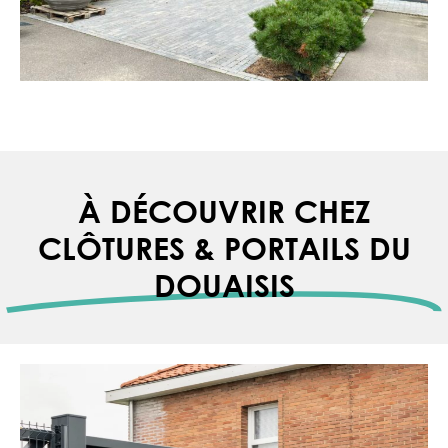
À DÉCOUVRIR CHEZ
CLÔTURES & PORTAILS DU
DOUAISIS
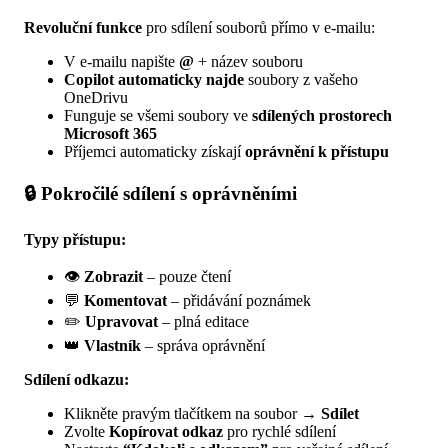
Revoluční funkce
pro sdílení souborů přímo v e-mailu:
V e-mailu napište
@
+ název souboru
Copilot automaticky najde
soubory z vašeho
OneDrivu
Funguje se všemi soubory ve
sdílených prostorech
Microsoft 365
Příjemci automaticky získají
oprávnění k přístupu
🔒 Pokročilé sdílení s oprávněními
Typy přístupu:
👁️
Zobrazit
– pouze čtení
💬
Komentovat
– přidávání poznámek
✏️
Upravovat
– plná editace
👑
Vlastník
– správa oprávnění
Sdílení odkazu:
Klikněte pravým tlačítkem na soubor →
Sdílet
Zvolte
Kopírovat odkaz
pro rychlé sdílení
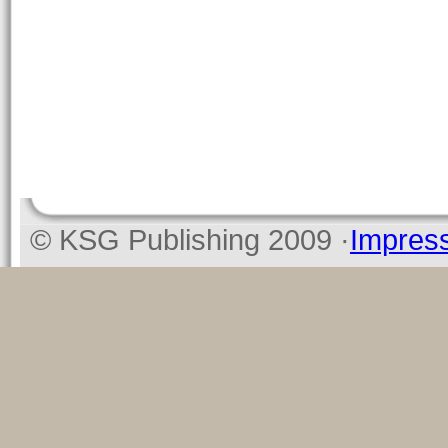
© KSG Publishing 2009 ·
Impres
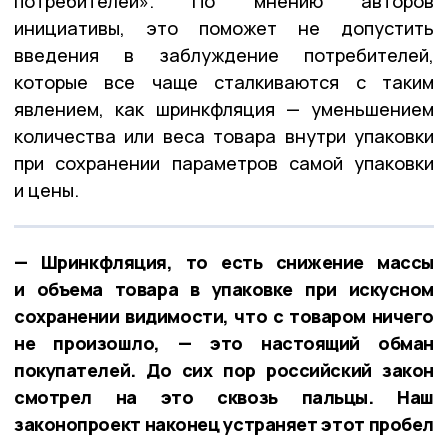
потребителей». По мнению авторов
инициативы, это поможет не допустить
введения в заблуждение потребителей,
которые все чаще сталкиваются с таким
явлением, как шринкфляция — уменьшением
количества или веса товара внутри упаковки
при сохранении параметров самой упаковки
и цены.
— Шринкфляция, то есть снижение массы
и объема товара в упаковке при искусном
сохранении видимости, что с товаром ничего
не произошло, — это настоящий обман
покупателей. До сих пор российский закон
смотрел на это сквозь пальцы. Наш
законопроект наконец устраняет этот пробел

++++++++++++++++++++

(The problem): Among the lines of the listing above, count those that include the string "přístupu" and give that total alone.

(Reply): 2